▶ Records supplied
━━━━━━━━━━━━━━━━━━━━━━━━━━━━━━

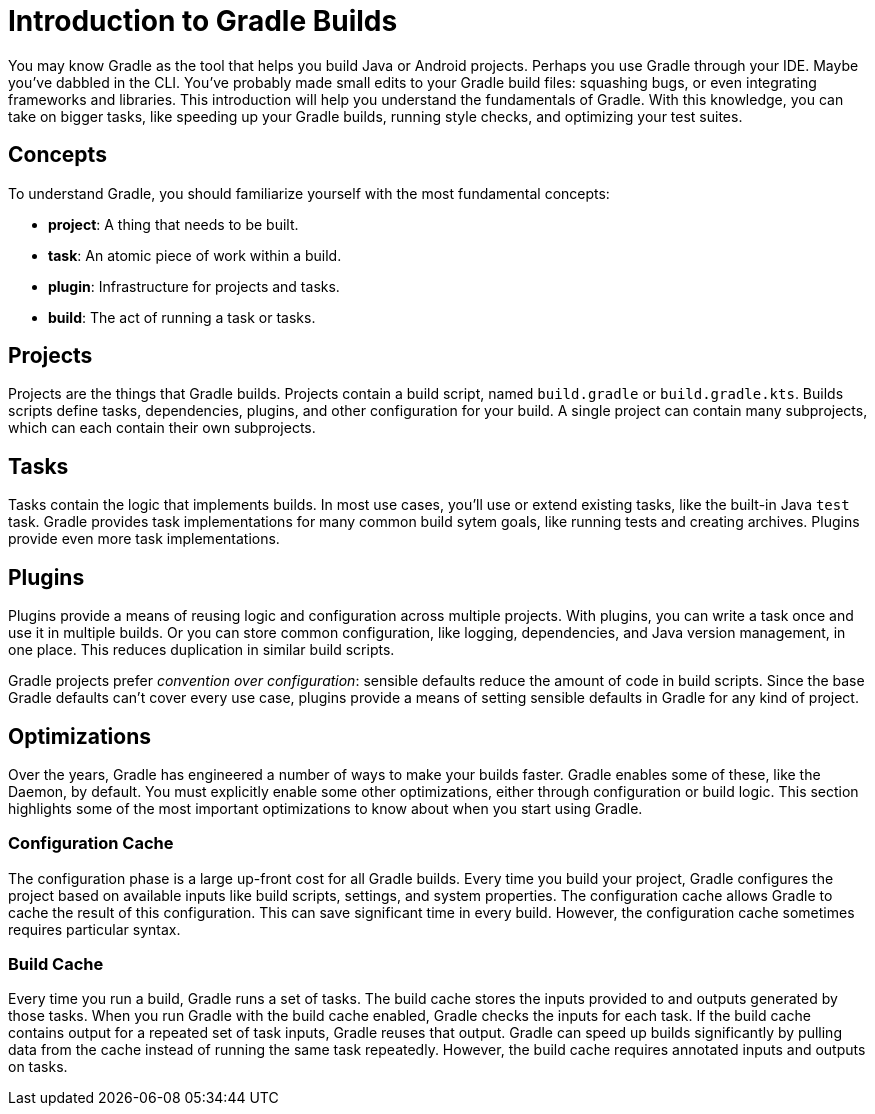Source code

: [[introduction_to_gradle_builds]]
= Introduction to Gradle Builds

You may know Gradle as the tool that helps you build Java or Android projects.
Perhaps you use Gradle through your IDE. Maybe you've dabbled in the CLI.
You've probably made small edits to your Gradle build files: squashing bugs, or even integrating frameworks and libraries.
This introduction will help you understand the fundamentals of Gradle.
With this knowledge, you can take on bigger tasks, like speeding up your Gradle builds,
running style checks, and optimizing your test suites.

== Concepts

To understand Gradle, you should familiarize yourself with the most fundamental concepts:

* *project*: A thing that needs to be built.
* *task*: An atomic piece of work within a build.
* *plugin*: Infrastructure for projects and tasks.
* *build*: The act of running a task or tasks.

== Projects

Projects are the things that Gradle builds.
Projects contain a build script, named `build.gradle` or `build.gradle.kts`.
Builds scripts define tasks, dependencies, plugins, and other configuration for your build.
A single project can contain many subprojects, which can each contain their own subprojects.

== Tasks

Tasks contain the logic that implements builds.
In most use cases, you'll use or extend existing tasks, like the built-in Java `test` task.
Gradle provides task implementations for many common build sytem goals, like running tests and creating archives.
Plugins provide even more task implementations.

== Plugins

Plugins provide a means of reusing logic and configuration across multiple projects.
With plugins, you can write a task once and use it in multiple builds. Or you can store common configuration,
like logging, dependencies, and Java version management, in one place. This reduces duplication in similar
build scripts.

Gradle projects prefer _convention over configuration_: sensible defaults reduce the amount of
code in build scripts. Since the base Gradle defaults can't cover every use case, plugins provide
a means of setting sensible defaults in Gradle for any kind of project.

== Optimizations

Over the years, Gradle has engineered a number of ways to make your builds faster.
Gradle enables some of these, like the Daemon, by default. You must explicitly enable some other optimizations,
either through configuration or build logic. This section highlights some of the most important
optimizations to know about when you start using Gradle.

=== Configuration Cache

The configuration phase is a large up-front cost for all Gradle builds. Every time you build your project, Gradle
configures the project based on available inputs like build scripts, settings, and system properties. The
configuration cache allows Gradle to cache the result of this configuration. This can save significant time
in every build. However, the configuration cache sometimes requires particular syntax.

=== Build Cache

Every time you run a build, Gradle runs a set of tasks.
The build cache stores the inputs provided to and outputs generated by those tasks.
When you run Gradle with the build cache enabled, Gradle checks the inputs for each
task. If the build cache contains output for a repeated set of task inputs, Gradle reuses that output.
Gradle can speed up builds significantly by pulling data from the cache instead of running the same task repeatedly.
However, the build cache requires annotated inputs and outputs on tasks.
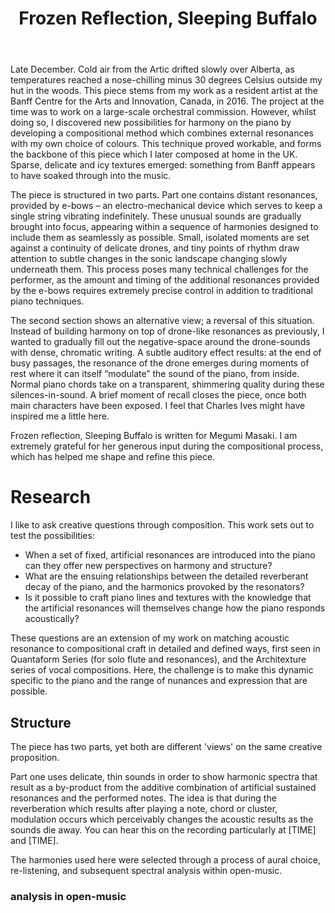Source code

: #+TITLE: Frozen Reflection, Sleeping Buffalo

Late December. Cold air from the Artic drifted slowly over Alberta, as temperatures reached a nose-chilling minus 30 degrees Celsius outside my hut in the woods. This piece stems from my work as a resident artist at the Banff Centre for the Arts and Innovation, Canada, in 2016. The project at the time was to work on a large-scale orchestral commission. However, whilst doing so, I discovered new possibilities for harmony on the piano by developing a compositional method which combines external resonances with my own choice of colours. This technique proved workable, and forms the backbone of this piece which I later composed at home in the UK. Sparse, delicate and icy textures emerged: something from Banff appears to have soaked through into the music.

 The piece is structured in two parts. Part one contains distant resonances, provided by e-bows -- an electro-mechanical device which serves to keep a single string vibrating indefinitely. These unusual sounds are gradually brought into focus, appearing within a sequence of harmonies designed to include them as seamlessly as possible. Small, isolated moments are set against a continuity of delicate drones, and tiny points of rhythm draw attention to subtle changes in the sonic landscape changing slowly underneath them. This process poses many technical challenges for the performer, as the amount and timing of the additional resonances provided by the e-bows requires extremely precise control in addition to traditional piano techniques.
 
The second section shows an alternative view; a reversal of this situation. Instead of building harmony on top of drone-like resonances as previously, I wanted to gradually fill out the negative-space around the drone-sounds with dense, chromatic writing. A subtle auditory effect results: at the end of busy passages, the resonance of the drone emerges during moments of rest where it can itself “modulate” the sound of the piano, from inside. Normal piano chords take on a transparent, shimmering quality during these silences-in-sound. A brief moment of recall closes the piece, once both main characters have been exposed. I feel that Charles Ives might have inspired me a little here.
 
Frozen reflection, Sleeping Buffalo is written for Megumi Masaki. I am extremely grateful for her generous input during the compositional process, which has helped me shape and refine this piece.

* Research

I like to ask creative questions through composition. This work sets out to test the possibilities:
- When a set of fixed, artificial resonances are introduced into the piano can they offer new perspectives on harmony and structure?
- What are the ensuing relationships between the detailed reverberant decay of the piano, and the harmonics provoked by the resonators?
- Is it possible to craft piano lines and textures with the knowledge that the artificial resonances will themselves change how the piano responds acoustically?

These questions are an extension of my work on matching acoustic resonance to compositional craft in detailed and defined ways, first seen in Quantaform Series (for solo flute and resonances), and the Architexture series of vocal compositions. Here, the challenge is to make this dynamic specific to the piano and the range of nunances and expression that are possible. 

** Structure

The piece has two parts, yet both are different 'views' on the same creative proposition.
 
Part one uses delicate, thin sounds in order to show harmonic spectra that result as a by-product from the additive combination of  artificial sustained resonances and the performed notes. The idea is that during the reverberation which results after playing a note, chord or cluster, modulation occurs which perceivably changes the acoustic results as the sounds die away. You can hear this on the recording particularly at [TIME] and [TIME].

The harmonies used here were selected through a process of aural choice, re-listening, and subsequent spectral analysis within open-music. 

*** analysis in open-music





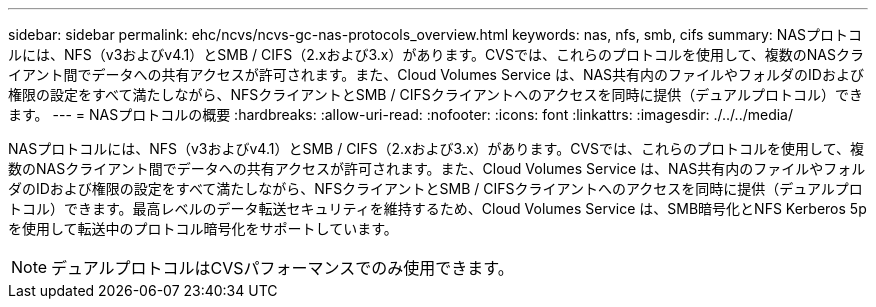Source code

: ---
sidebar: sidebar 
permalink: ehc/ncvs/ncvs-gc-nas-protocols_overview.html 
keywords: nas, nfs, smb, cifs 
summary: NASプロトコルには、NFS（v3およびv4.1）とSMB / CIFS（2.xおよび3.x）があります。CVSでは、これらのプロトコルを使用して、複数のNASクライアント間でデータへの共有アクセスが許可されます。また、Cloud Volumes Service は、NAS共有内のファイルやフォルダのIDおよび権限の設定をすべて満たしながら、NFSクライアントとSMB / CIFSクライアントへのアクセスを同時に提供（デュアルプロトコル）できます。 
---
= NASプロトコルの概要
:hardbreaks:
:allow-uri-read: 
:nofooter: 
:icons: font
:linkattrs: 
:imagesdir: ./../../media/


[role="lead"]
NASプロトコルには、NFS（v3およびv4.1）とSMB / CIFS（2.xおよび3.x）があります。CVSでは、これらのプロトコルを使用して、複数のNASクライアント間でデータへの共有アクセスが許可されます。また、Cloud Volumes Service は、NAS共有内のファイルやフォルダのIDおよび権限の設定をすべて満たしながら、NFSクライアントとSMB / CIFSクライアントへのアクセスを同時に提供（デュアルプロトコル）できます。最高レベルのデータ転送セキュリティを維持するため、Cloud Volumes Service は、SMB暗号化とNFS Kerberos 5pを使用して転送中のプロトコル暗号化をサポートしています。


NOTE: デュアルプロトコルはCVSパフォーマンスでのみ使用できます。
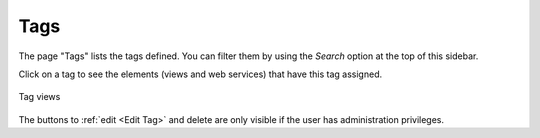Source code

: ====
Tags
====

The page "Tags" lists the tags defined. You can filter them by using the *Search* option at the top of this sidebar.

Click on a tag to see the elements (views and web services) that have this tag assigned.

.. figure:: InformationSelfServiceTool-14.png
   :align: center
   :alt: Tag views
   :name: Tag views

   Tag views
   
The buttons to :ref:`edit <Edit Tag>` and delete are only visible if the user has administration privileges.
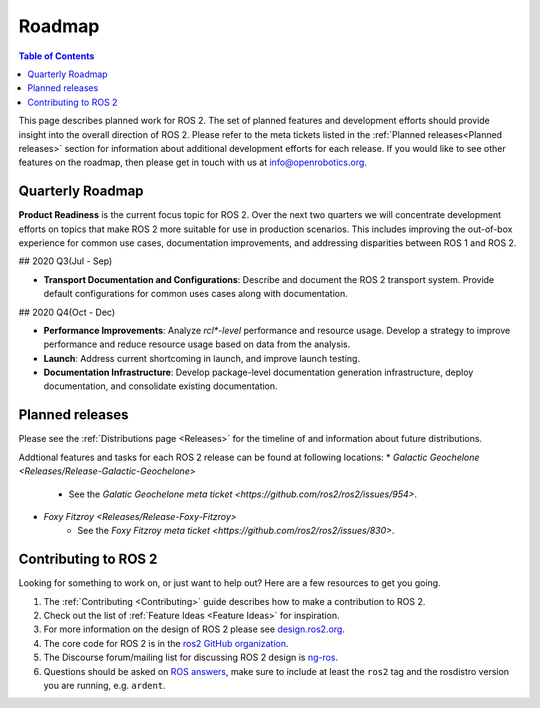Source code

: .. _Roadmap:

Roadmap
=======

.. contents:: Table of Contents
   :depth: 2
   :local:

This page describes planned work for ROS 2.
The set of planned features and development efforts should provide insight into the overall direction of ROS 2.
Please refer to the meta tickets listed in the :ref:`Planned releases<Planned releases>` section for information about additional development efforts for each release.
If you would like to see other features on the roadmap, then please get in touch with us at info@openrobotics.org.

Quarterly Roadmap
-----------------

**Product Readiness** is the current focus topic for ROS 2.
Over the next two quarters we will concentrate development efforts on topics that make ROS 2 more suitable for use in production scenarios.
This includes improving the out-of-box experience for common use cases, documentation improvements, and addressing disparities between ROS 1 and ROS 2.

## 2020 Q3(Jul - Sep)

* **Transport Documentation and Configurations**: Describe and document the
  ROS 2 transport system.
  Provide default configurations for common uses cases along with documentation.

## 2020 Q4(Oct - Dec)

* **Performance Improvements**: Analyze `rcl*-level` performance and resource
  usage.
  Develop a strategy to improve performance and reduce resource usage based on data from the analysis.

* **Launch**: Address current shortcoming in launch, and improve launch testing.

* **Documentation Infrastructure**: Develop package-level documentation generation infrastructure, deploy documentation, and consolidate existing documentation.

Planned releases
----------------

Please see the :ref:`Distributions page <Releases>` for the timeline of and information about future distributions.

Addtional features and tasks for each ROS 2 release can be found at following locations:
* `Galactic Geochelone <Releases/Release-Galactic-Geochelone>`
    * See the `Galatic Geochelone meta ticket <https://github.com/ros2/ros2/issues/954>`.
* `Foxy Fitzroy <Releases/Release-Foxy-Fitzroy>`
    * See the `Foxy Fitzroy meta ticket <https://github.com/ros2/ros2/issues/830>`.

Contributing to ROS 2
---------------------

Looking for something to work on, or just want to help out? Here are a few resources to get you going.

1. The :ref:`Contributing <Contributing>` guide describes how to make a contribution to ROS 2.
2. Check out the list of :ref:`Feature Ideas <Feature Ideas>` for inspiration.
3. For more information on the design of ROS 2 please see `design.ros2.org <https://design.ros2.org>`__.
4. The core code for ROS 2 is in the `ros2 GitHub organization <https://github.com/ros2>`__.
5. The Discourse forum/mailing list for discussing ROS 2 design is `ng-ros <https://discourse.ros.org/c/ng-ros>`__.
6. Questions should be asked on `ROS answers <https://answers.ros.org>`__\ , make sure to include at least the ``ros2`` tag and the rosdistro version you are running, e.g. ``ardent``.

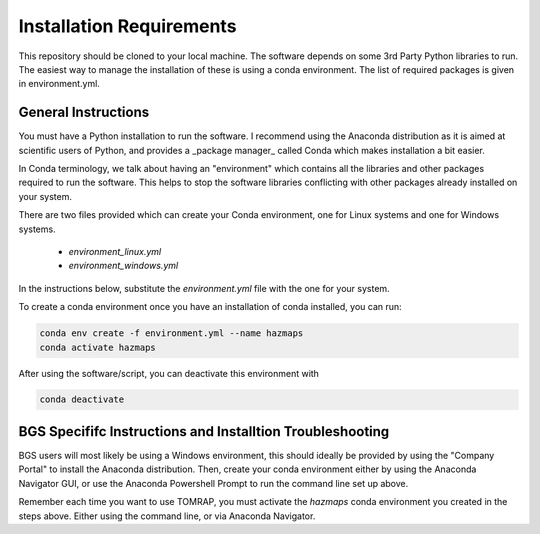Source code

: 
Installation Requirements
=========================

This repository should be cloned to your local machine. The software depends on some 3rd Party Python 
libraries to run. The easiest way to manage the installation of these is using a conda environment.
The list of required packages is given in environment.yml.

General Instructions
--------------------

You must have a Python installation to run the software. I recommend using the Anaconda distribution as
it is aimed at scientific users of Python, and provides a _package manager_ called Conda which makes
installation a bit easier. 

In Conda terminology, we talk about having an "environment" which contains all the libraries and
other packages required to run the software. This helps to stop the software libraries conflicting
with other packages already installed on your system.

There are two files provided which can create your Conda environment, one for Linux systems and one
for Windows systems.

 * `environment_linux.yml`
 * `environment_windows.yml`

In the instructions below, substitute the `environment.yml` file with the one for your system.

To create a conda environment once you have an installation of conda installed, you can run:

.. code-block:: bash

	conda env create -f environment.yml --name hazmaps
	conda activate hazmaps


After using the software/script, you can deactivate this environment with

.. code-block:: bash

	conda deactivate


BGS Specififc Instructions and Installtion Troubleshooting
-----------------------------------------------------------

BGS users will most likely be using a Windows environment, this should ideally be provided 
by using the "Company Portal" to install the Anaconda distribution. Then, create your conda 
environment either by using the Anaconda Navigator GUI, or use the Anaconda Powershell Prompt 
to run the command line set up above.

Remember each time you want to use TOMRAP, you must activate the `hazmaps` conda environment you created
in the steps above. Either using the command line, or via Anaconda Navigator. 








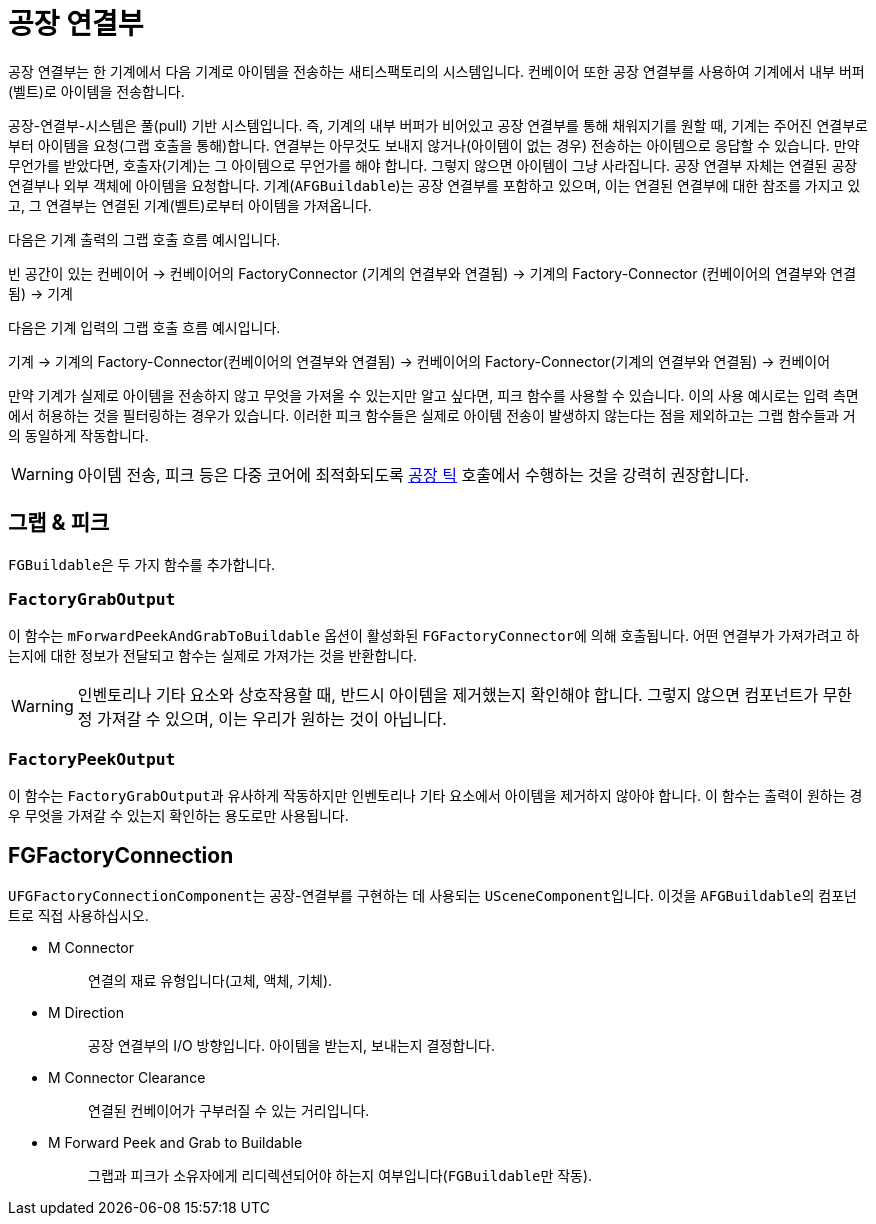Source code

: = 공장 연결부

공장 연결부는 한 기계에서 다음 기계로 아이템을 전송하는 새티스팩토리의 시스템입니다.
컨베이어 또한 공장 연결부를 사용하여 기계에서 내부 버퍼(벨트)로 아이템을 전송합니다.

공장-연결부-시스템은 풀(pull) 기반 시스템입니다.
즉, 기계의 내부 버퍼가 비어있고 공장 연결부를 통해 채워지기를 원할 때,
기계는 주어진 연결부로부터 아이템을 요청(그랩 호출을 통해)합니다.
연결부는 아무것도 보내지 않거나(아이템이 없는 경우) 전송하는 아이템으로 응답할 수 있습니다.
만약 무언가를 받았다면, 호출자(기계)는
그 아이템으로 무언가를 해야 합니다.
그렇지 않으면 아이템이 그냥 사라집니다.
공장 연결부 자체는 연결된
공장 연결부나 외부 객체에 아이템을 요청합니다.
기계(`AFGBuildable`)는 공장 연결부를 포함하고 있으며, 이는
연결된 연결부에 대한 참조를 가지고 있고, 그 연결부는 연결된 기계(벨트)로부터 아이템을 가져옵니다.

다음은 기계 출력의 그랩 호출 흐름 예시입니다.

빈 공간이 있는 컨베이어 -> 컨베이어의 FactoryConnector
(기계의 연결부와 연결됨) -> 기계의 Factory-Connector
(컨베이어의 연결부와 연결됨) -> 기계

다음은 기계 입력의 그랩 호출 흐름 예시입니다.

기계 -> 기계의 Factory-Connector(컨베이어의 연결부와 연결됨)
-> 컨베이어의 Factory-Connector(기계의 연결부와 연결됨)
-> 컨베이어

만약 기계가 실제로 아이템을 전송하지 않고 무엇을 가져올 수 있는지만 알고 싶다면, 피크 함수를 사용할 수 있습니다. 이의 사용 예시로는 입력 측면에서 허용하는 것을 필터링하는 경우가 있습니다.
이러한 피크 함수들은 실제로 아이템 전송이 발생하지 않는다는 점을 제외하고는 그랩 함수들과 거의 동일하게 작동합니다.

[WARNING]
====
아이템 전송, 피크 등은 다중 코어에 최적화되도록 xref:/Development/Satisfactory/FactoryTick.adoc[공장 틱] 호출에서 수행하는 것을 강력히 권장합니다.
====

== 그랩 & 피크

``FGBuildable``은 두 가지 함수를 추가합니다.

=== `FactoryGrabOutput`

이 함수는 `mForwardPeekAndGrabToBuildable` 옵션이 활성화된 ``FGFactoryConnector``에 의해 호출됩니다.
어떤 연결부가 가져가려고 하는지에 대한 정보가 전달되고 함수는 실제로 가져가는 것을 반환합니다.

[WARNING]
====
인벤토리나 기타 요소와 상호작용할 때, 반드시 아이템을 제거했는지 확인해야 합니다.
그렇지 않으면 컴포넌트가 무한정 가져갈 수 있으며, 이는 우리가 원하는 것이 아닙니다.
====

===  `FactoryPeekOutput`

이 함수는 ``FactoryGrabOutput``과 유사하게 작동하지만 인벤토리나 기타 요소에서 아이템을 제거하지 않아야 합니다.
이 함수는 출력이 원하는 경우 무엇을 가져갈 수 있는지 확인하는 용도로만 사용됩니다.

== FGFactoryConnection

``UFGFactoryConnectionComponent``는 공장-연결부를 구현하는 데 사용되는 ``USceneComponent``입니다.
이것을 ``AFGBuildable``의 컴포넌트로 직접 사용하십시오.

* {blank}
+
M Connector::
  연결의 재료 유형입니다(고체, 액체, 기체).
* {blank}
+
M Direction::
  공장 연결부의 I/O 방향입니다.
  아이템을 받는지, 보내는지 결정합니다.
* {blank}
+
M Connector Clearance::
  연결된 컨베이어가 구부러질 수 있는 거리입니다.
* {blank}
+
M Forward Peek and Grab to Buildable::
  그랩과 피크가 소유자에게 리디렉션되어야 하는지 여부입니다(``FGBuildable``만 작동).
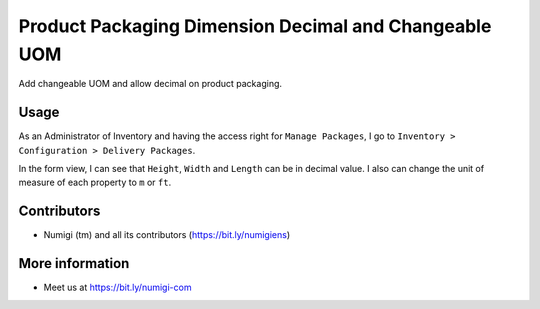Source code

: Product Packaging Dimension Decimal and Changeable UOM
======================================================
Add changeable UOM and allow decimal on product packaging.

Usage
-----
As an Administrator of Inventory and having the access right for ``Manage Packages``, 
I go to ``Inventory > Configuration > Delivery Packages``.

.. image:: ./static/description/package_type_A.png

In the form view, I can see that ``Height``, ``Width`` and ``Length`` can be in decimal value.
I also can change the unit of measure of each property to ``m`` or ``ft``.

.. image:: ./static/description/decimal_value_and_uom.png

Contributors
------------
* Numigi (tm) and all its contributors (https://bit.ly/numigiens)

More information
----------------
* Meet us at https://bit.ly/numigi-com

━━━━━━━━━━━━━━━━━━━━━━━━━━━━━━

Could you say how many lines of the entries contain the string "based"? Only the number should be given.

2